*Instructions for the task*: Reproduce each of the lines below verbatim, omitting the pictures from your output.

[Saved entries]

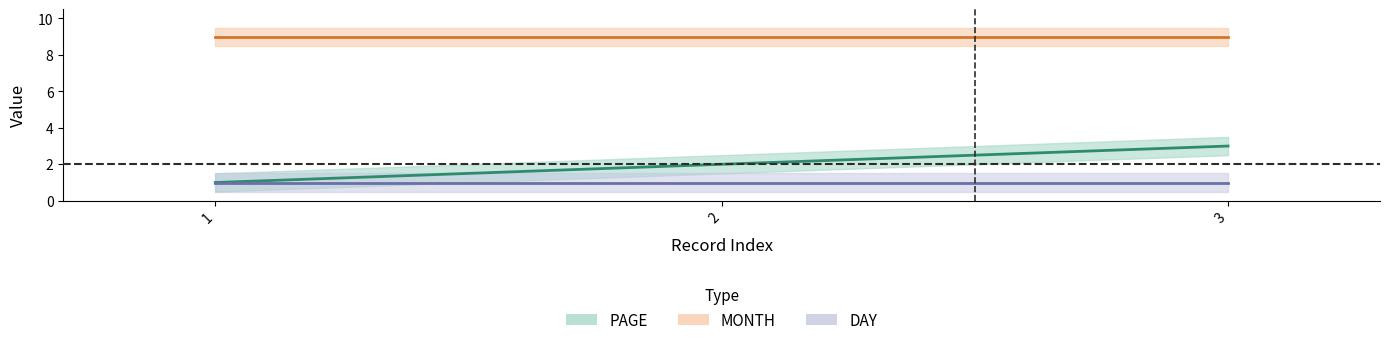

What is the maximum value for PAGE?

3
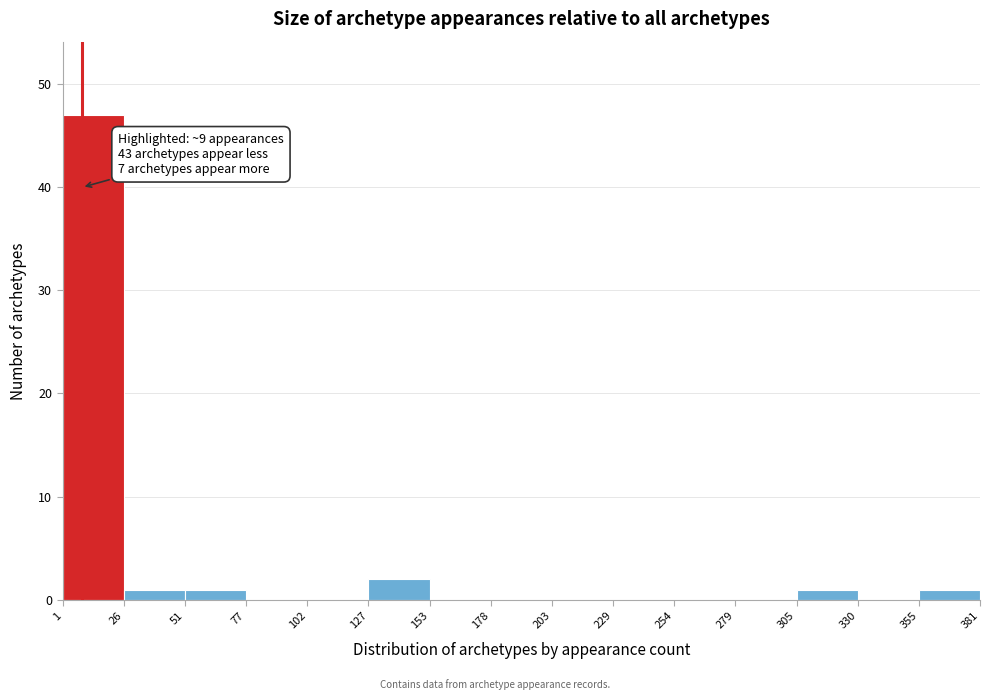

Which range on the x-axis has the tallest bar?

1 to 26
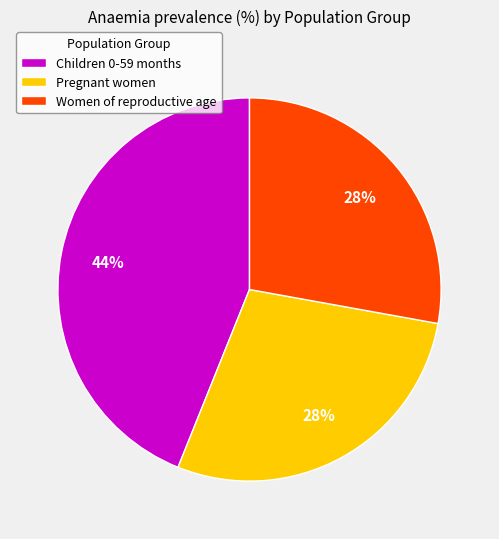

Is it true that Women of reproductive age is 19% of the pie?

False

*Task answer*:
What is the maximum value for PAGE?

3

Which range on the x-axis has the tallest bar?

1 to 26

Is it true that Women of reproductive age is 19% of the pie?

False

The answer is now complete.